Architect Graeme Stewart speaks out on benefits of 1960s tower-style high-density urban housing as opposed to the sprawl often found in the US. In “Tower Neighbourhood Renewal” from PKN Toronto’s special Urban Innovation Happy Hour, we see that Graeme has taken the lead on the Tower Renewal project — whereby he’s taken steps to eco-retrofit these 50-year-old buildings, and worked to transform the surrounding areas into villages through policy changes and community-building campaigns. 

How can we create change in society? Sometimes all we need is a little nudge.

How can behavioural economics be used for social good? Tanya Bass believes in behavioural economics as an intersection between psychology and economics, and examines how everyday people make everyday decisions.

In "Behavioral Economics" from PKN Toronto Vol. 28, Tanya discusses how researchers and governments around the world have been using behavioural economics to re-design the environment to facilitate positive decision making. 

Who knew auto-generated patterns could turn out to be beautiful? 

Elizabeth "Libs" Elliott merges old craft and modern art forms to create beautiful quilts with a technological twist. In "The Morden Heirloom: Coding Quilts" from PKN Toronto Vol. 29 using the Processing visual programming language, Elizabeth generates random patterns for her quilts by altering code to play with colour palettes, geometric shapes, and other variables. She draws out each pattern by hand and then sews them onto quilts. 

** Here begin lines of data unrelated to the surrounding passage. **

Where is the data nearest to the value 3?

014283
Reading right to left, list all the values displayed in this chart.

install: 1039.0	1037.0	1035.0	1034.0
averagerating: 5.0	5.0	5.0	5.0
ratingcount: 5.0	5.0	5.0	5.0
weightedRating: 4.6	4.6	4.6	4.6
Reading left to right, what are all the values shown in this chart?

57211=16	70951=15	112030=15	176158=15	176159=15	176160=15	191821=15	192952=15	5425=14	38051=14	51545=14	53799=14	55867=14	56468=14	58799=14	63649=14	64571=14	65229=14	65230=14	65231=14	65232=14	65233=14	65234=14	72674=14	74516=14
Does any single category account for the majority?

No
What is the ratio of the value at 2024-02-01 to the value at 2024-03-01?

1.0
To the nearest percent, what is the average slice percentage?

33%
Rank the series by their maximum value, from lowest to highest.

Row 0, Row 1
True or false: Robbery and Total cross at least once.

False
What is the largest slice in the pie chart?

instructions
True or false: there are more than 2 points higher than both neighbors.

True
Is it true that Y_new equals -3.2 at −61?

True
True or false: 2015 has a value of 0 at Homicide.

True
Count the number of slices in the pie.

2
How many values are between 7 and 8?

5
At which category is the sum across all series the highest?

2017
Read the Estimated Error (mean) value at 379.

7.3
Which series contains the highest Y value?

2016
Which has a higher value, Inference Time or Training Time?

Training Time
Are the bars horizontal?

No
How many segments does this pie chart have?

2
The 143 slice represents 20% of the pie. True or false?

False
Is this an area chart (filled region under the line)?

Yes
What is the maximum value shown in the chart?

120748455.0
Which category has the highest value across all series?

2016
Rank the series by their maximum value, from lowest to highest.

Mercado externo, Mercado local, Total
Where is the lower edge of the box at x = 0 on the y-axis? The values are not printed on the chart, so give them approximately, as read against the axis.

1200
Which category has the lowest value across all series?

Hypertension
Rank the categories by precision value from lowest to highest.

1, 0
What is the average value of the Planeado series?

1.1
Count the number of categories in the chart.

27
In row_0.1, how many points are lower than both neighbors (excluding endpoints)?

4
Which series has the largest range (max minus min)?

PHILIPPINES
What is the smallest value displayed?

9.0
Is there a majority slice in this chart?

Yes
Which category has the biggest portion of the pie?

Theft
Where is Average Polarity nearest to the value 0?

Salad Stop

"There's the question of whether young people want to learn from their teachers ... the answer is probably, 'No.'"

Miriam Verburg is the producer of LongStory, one of the first LGBTQ friendly dating games made specifically for young people.

In "The LongStory: an Online Dating Game for Youth" from PKN Toronto Vol. 29, she discusses why she decided to devote two years of her life to producing a dating game for kids and shows some of the interesting things she learned along the way about creating games about feelings.